Copy the rows verbatim, beginning with the line containing "Reading left to" and ending with the line containing "Which series has", both included. Omit the pictures.

Dataset extract.
_ _ _

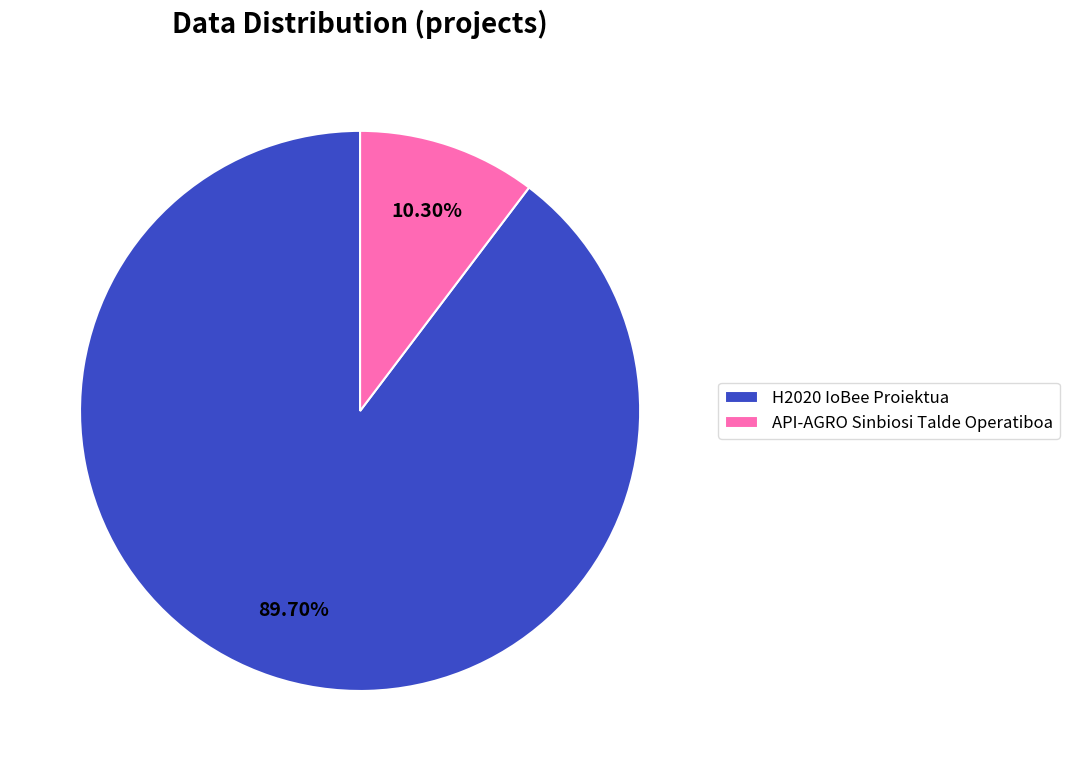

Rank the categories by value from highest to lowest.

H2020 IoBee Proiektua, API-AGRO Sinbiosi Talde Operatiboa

_ _ _

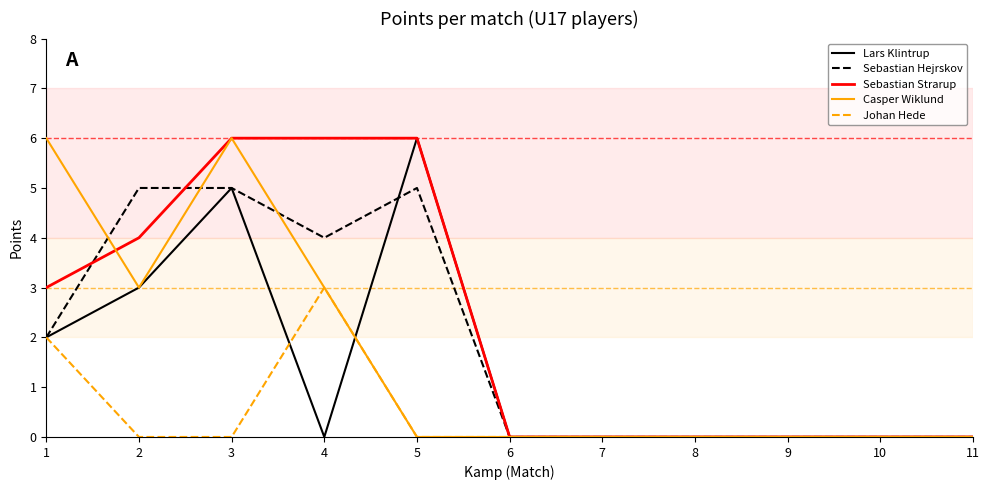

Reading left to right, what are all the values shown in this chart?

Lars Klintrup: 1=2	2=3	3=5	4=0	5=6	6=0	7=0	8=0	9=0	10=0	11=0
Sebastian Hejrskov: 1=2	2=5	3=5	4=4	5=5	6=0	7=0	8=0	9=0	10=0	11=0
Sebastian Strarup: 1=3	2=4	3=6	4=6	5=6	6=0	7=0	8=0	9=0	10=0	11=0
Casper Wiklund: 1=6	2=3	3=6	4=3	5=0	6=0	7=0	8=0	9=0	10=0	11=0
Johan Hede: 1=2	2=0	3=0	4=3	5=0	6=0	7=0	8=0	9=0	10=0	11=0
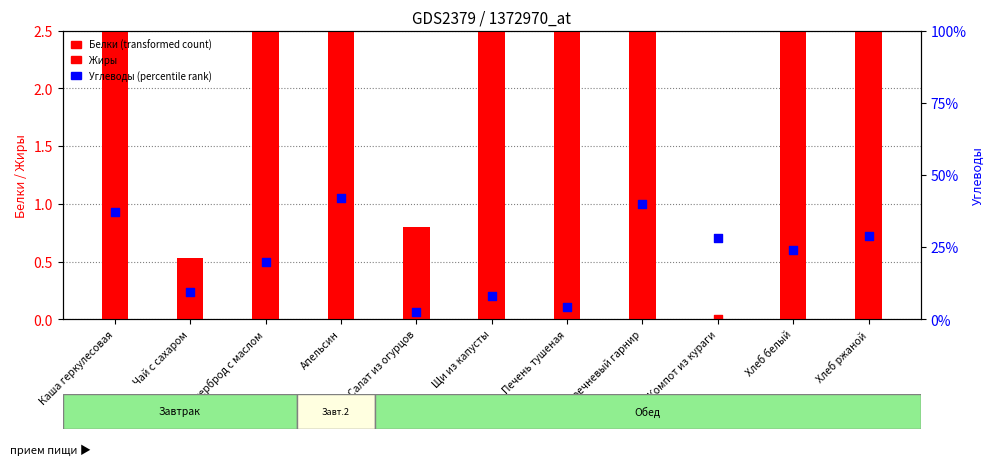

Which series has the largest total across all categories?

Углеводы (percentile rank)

_ _ _

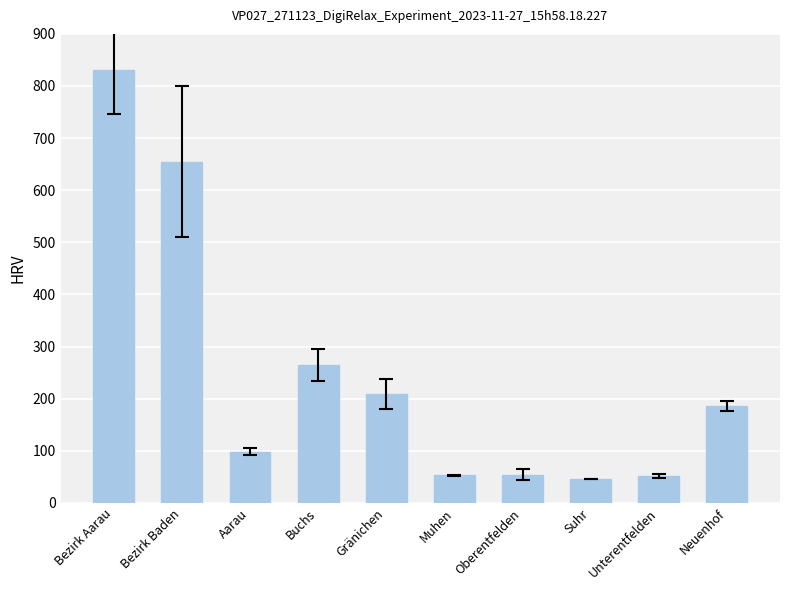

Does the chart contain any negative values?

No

_ _ _

Finished task.
Reading left to right, what are all the values shown in this chart?

Lars Klintrup: 1=2	2=3	3=5	4=0	5=6	6=0	7=0	8=0	9=0	10=0	11=0
Sebastian Hejrskov: 1=2	2=5	3=5	4=4	5=5	6=0	7=0	8=0	9=0	10=0	11=0
Sebastian Strarup: 1=3	2=4	3=6	4=6	5=6	6=0	7=0	8=0	9=0	10=0	11=0
Casper Wiklund: 1=6	2=3	3=6	4=3	5=0	6=0	7=0	8=0	9=0	10=0	11=0
Johan Hede: 1=2	2=0	3=0	4=3	5=0	6=0	7=0	8=0	9=0	10=0	11=0

Which series has the largest total across all categories?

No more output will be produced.